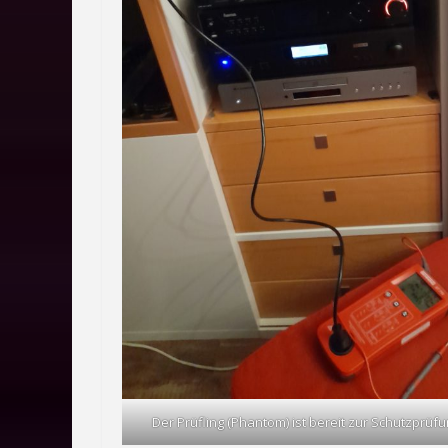
Der Prüfling (Phantom) ist bereit zur Schutzprüf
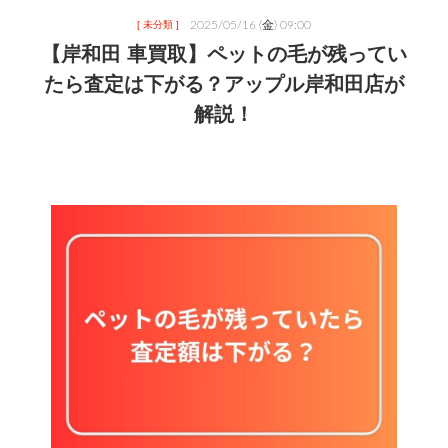
2025/05/16 (金) 09:00
[ 未分類 ]
【岸和田 車買取】ペットの毛が残ってい
たら査定は下がる？アップル岸和田店が
解説！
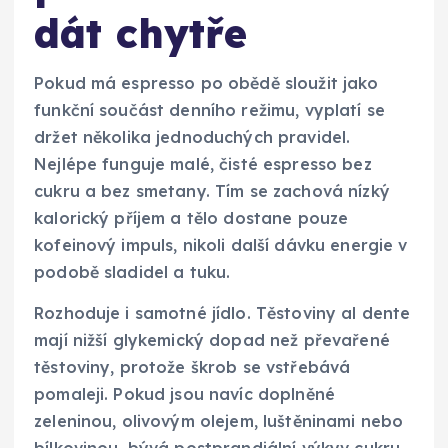
dát chytře
Pokud má espresso po obědě sloužit jako
funkční součást denního režimu, vyplatí se
držet několika jednoduchých pravidel.
Nejlépe funguje malé, čisté espresso bez
cukru a bez smetany. Tím se zachová nízký
kalorický příjem a tělo dostane pouze
kofeinový impuls, nikoli další dávku energie v
podobě sladidel a tuku.
Rozhoduje i samotné jídlo. Těstoviny al dente
mají nižší glykemický dopad než převařené
těstoviny, protože škrob se vstřebává
pomaleji. Pokud jsou navíc doplněné
zeleninou, olivovým olejem, luštěninami nebo
bílkovinou, bývá postprandiální výkyv cukru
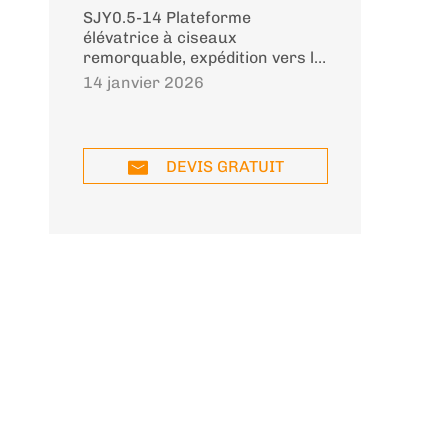
SJY0.5-14 Plateforme
élévatrice à ciseaux
remorquable, expédition vers le
Pakistan
14 janvier 2026
DEVIS GRATUIT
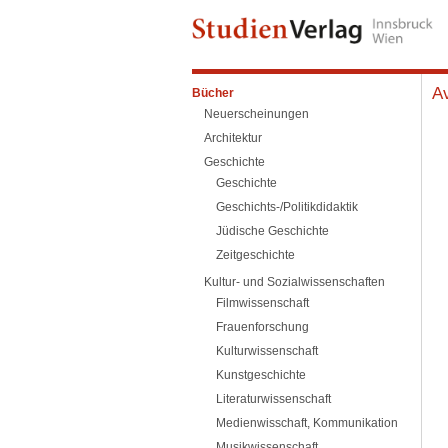
Av
Bücher
Neuerscheinungen
Architektur
Geschichte
Geschichte
Geschichts-/Politikdidaktik
Jüdische Geschichte
Zeitgeschichte
Kultur- und Sozialwissenschaften
Filmwissenschaft
Frauenforschung
Kulturwissenschaft
Kunstgeschichte
Literaturwissenschaft
Medienwisschaft, Kommunikation
Musikwissenschaft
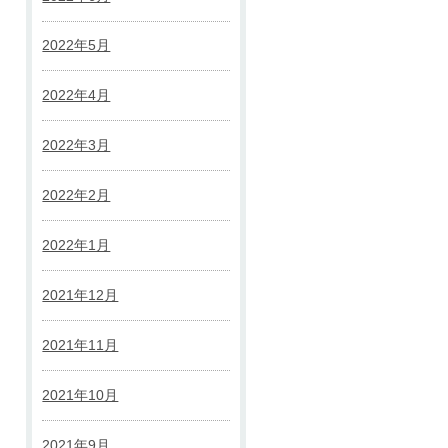
2022年5月
2022年4月
2022年3月
2022年2月
2022年1月
2021年12月
2021年11月
2021年10月
2021年9月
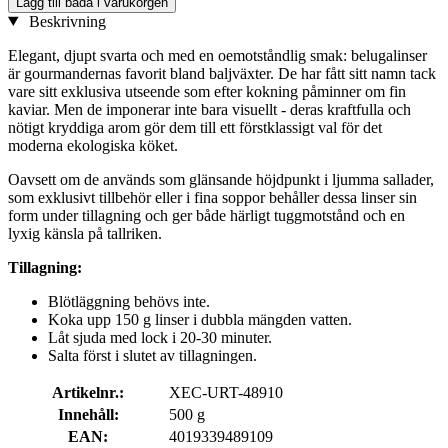
Lägg till båda i varukorgen
Beskrivning
Elegant, djupt svarta och med en oemotståndlig smak: belugalinser
är gourmandernas favorit bland baljväxter. De har fått sitt namn tack
vare sitt exklusiva utseende som efter kokning påminner om fin
kaviar. Men de imponerar inte bara visuellt - deras kraftfulla och
nötigt kryddiga arom gör dem till ett förstklassigt val för det
moderna ekologiska köket.
Oavsett om de används som glänsande höjdpunkt i ljumma sallader,
som exklusivt tillbehör eller i fina soppor behåller dessa linser sin
form under tillagning och ger både härligt tuggmotstånd och en
lyxig känsla på tallriken.
Tillagning:
Blötläggning behövs inte.
Koka upp 150 g linser i dubbla mängden vatten.
Låt sjuda med lock i 20-30 minuter.
Salta först i slutet av tillagningen.
Artikelnr.:
XEC-URT-48910
Innehåll:
500 g
EAN:
4019339489109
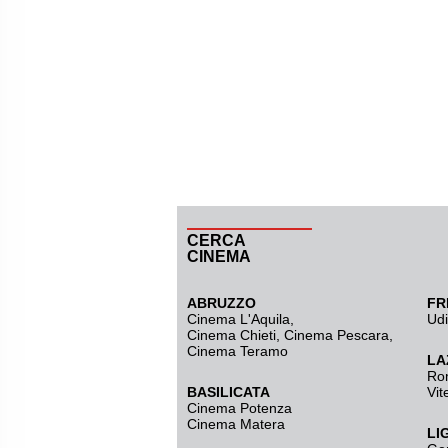
CERCA
CINEMA
ABRUZZO
FR
Cinema L'Aquila
,
Ud
Cinema Chieti, Cinema Pescara,
Cinema Teramo
LA
Ro
BASILICATA
Vit
Cinema Potenza
Cinema Matera
LI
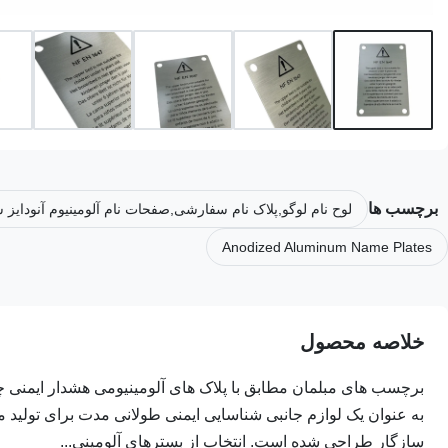
برچسب ها
لوح نام لوگو,پلاک نام سفارشی,صفحات نام آلومینیوم آنودایز 
Anodized Aluminum Name Plates
خلاصه محصول
برچسب های مبلمان مطابق با پلاک های آلومینیومی هشدار ایمنی چند
به عنوان یک لوازم جانبی شناسایی ایمنی طولانی مدت برای تولی
سازگار طراحی شده است. انتخاب از بسترهای آلومینی...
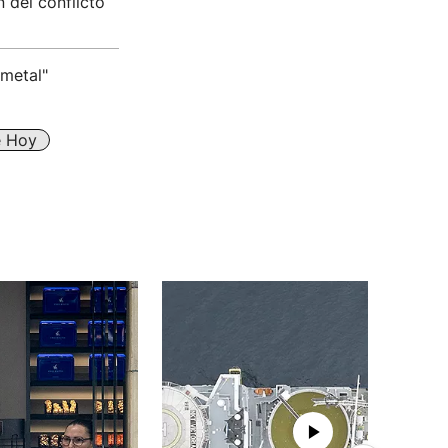
 del conflicto
 metal"
e Hoy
========================================================================
_EXERCISE INSTRUCTIONS_
Gather every line from the items above that contains the word "Pokud", and list those lines.

_TASK OUTPUT_
Pokud má espresso po obědě sloužit jako
pomaleji. Pokud jsou navíc doplněné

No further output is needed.